:: BRIEF ::
Gather every line in the data below that contains the word "Southeast" and copy each one out in full.

:: STUDY MATERIAL ::
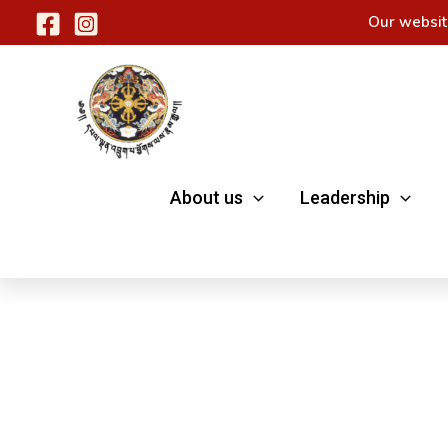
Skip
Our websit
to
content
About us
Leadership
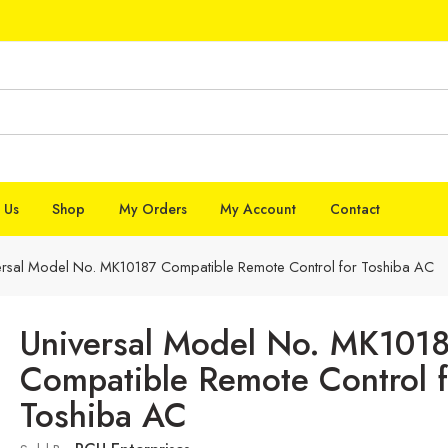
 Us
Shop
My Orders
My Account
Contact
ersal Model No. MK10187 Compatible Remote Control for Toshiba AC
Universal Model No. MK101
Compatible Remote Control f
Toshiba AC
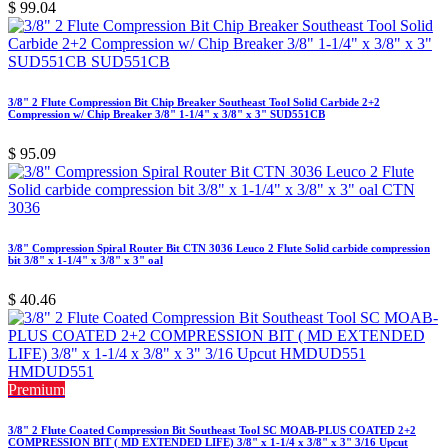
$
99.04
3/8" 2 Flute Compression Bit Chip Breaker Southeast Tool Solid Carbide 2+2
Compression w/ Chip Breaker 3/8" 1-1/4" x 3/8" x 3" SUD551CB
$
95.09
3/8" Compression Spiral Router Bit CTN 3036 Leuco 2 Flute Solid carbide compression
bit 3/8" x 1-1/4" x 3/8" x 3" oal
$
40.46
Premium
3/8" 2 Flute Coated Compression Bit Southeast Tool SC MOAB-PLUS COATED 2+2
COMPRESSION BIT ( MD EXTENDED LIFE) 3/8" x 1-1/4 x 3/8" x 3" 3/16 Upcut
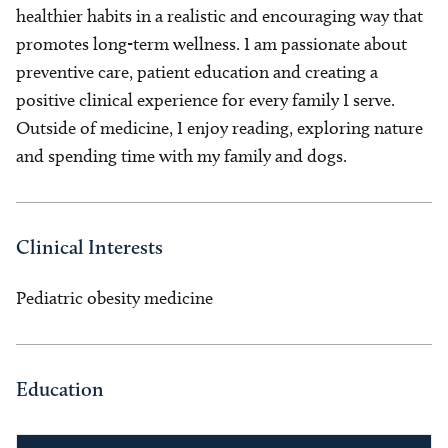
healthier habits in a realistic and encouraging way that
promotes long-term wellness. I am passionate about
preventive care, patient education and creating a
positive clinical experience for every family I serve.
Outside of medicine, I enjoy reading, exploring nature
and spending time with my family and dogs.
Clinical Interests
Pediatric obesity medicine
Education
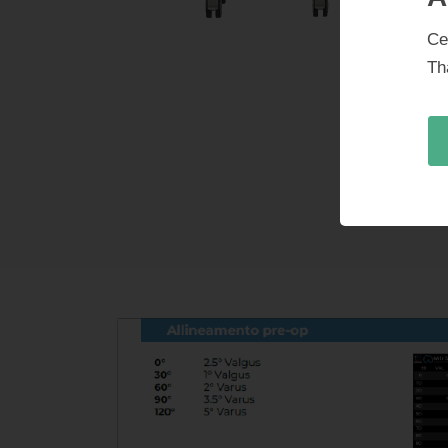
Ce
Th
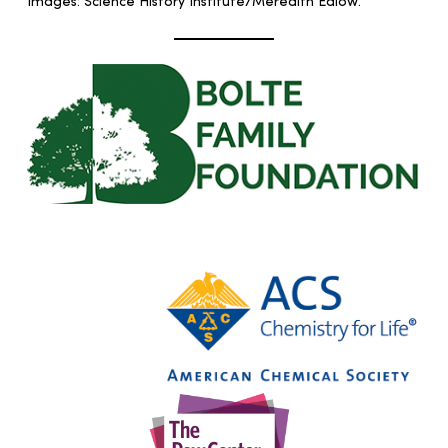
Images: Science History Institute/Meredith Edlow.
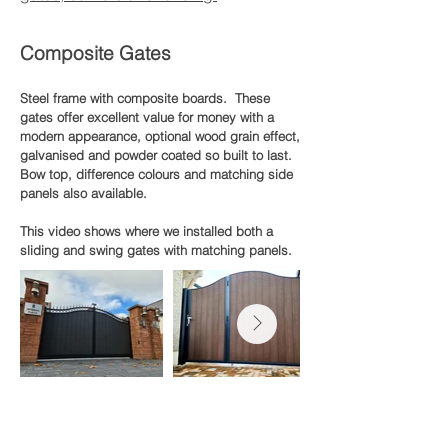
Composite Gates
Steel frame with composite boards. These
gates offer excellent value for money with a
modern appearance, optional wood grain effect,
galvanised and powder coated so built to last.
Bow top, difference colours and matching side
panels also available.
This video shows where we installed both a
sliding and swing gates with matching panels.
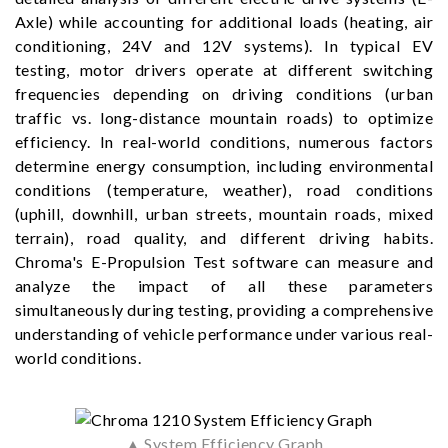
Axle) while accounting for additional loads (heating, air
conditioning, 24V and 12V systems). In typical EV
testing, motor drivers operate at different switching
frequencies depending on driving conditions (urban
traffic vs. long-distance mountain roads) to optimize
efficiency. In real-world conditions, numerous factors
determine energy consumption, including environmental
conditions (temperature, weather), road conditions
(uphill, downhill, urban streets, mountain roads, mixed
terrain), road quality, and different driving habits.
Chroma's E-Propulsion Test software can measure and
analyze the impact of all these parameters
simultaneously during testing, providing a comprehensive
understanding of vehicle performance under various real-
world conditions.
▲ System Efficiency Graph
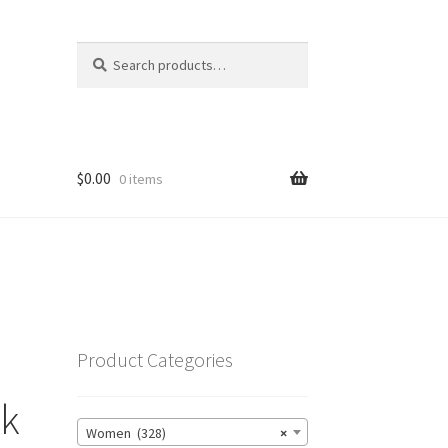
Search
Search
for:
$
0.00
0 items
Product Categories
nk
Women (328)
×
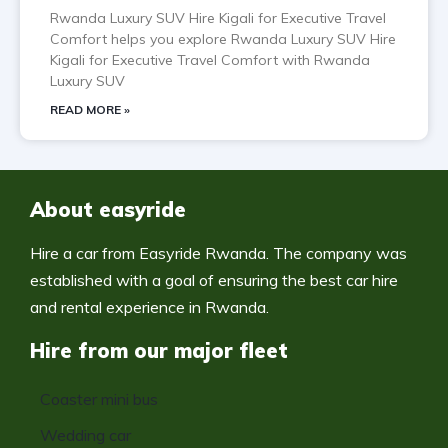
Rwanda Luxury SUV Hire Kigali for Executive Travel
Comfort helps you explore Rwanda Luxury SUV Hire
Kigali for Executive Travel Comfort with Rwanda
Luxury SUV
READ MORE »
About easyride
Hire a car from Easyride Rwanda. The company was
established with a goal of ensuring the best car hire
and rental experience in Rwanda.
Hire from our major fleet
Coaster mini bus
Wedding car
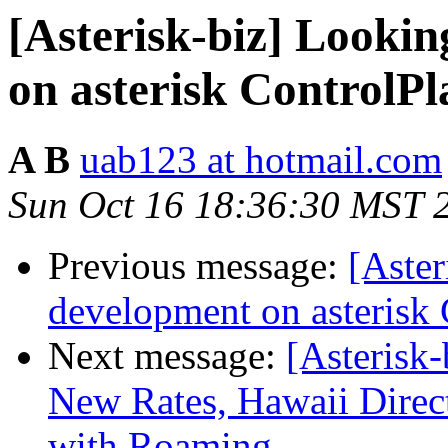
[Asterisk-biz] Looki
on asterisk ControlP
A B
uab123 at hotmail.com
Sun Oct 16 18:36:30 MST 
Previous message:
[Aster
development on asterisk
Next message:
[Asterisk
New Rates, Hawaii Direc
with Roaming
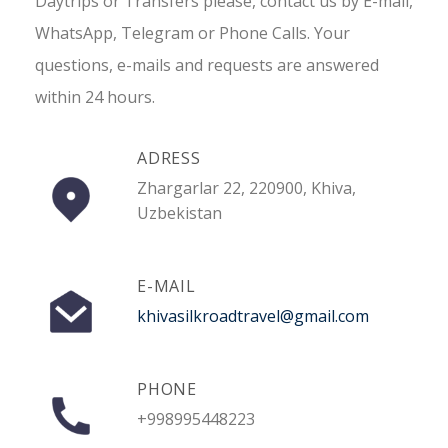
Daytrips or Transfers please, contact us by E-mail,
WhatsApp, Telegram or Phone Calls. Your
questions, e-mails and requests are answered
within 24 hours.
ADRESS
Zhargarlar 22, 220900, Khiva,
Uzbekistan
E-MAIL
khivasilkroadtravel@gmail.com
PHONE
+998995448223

:: TASK SOLUTION ::
3/8" 2 Flute Compression Bit Chip Breaker Southeast Tool Solid Carbide 2+2
3/8" 2 Flute Coated Compression Bit Southeast Tool SC MOAB-PLUS COATED 2+2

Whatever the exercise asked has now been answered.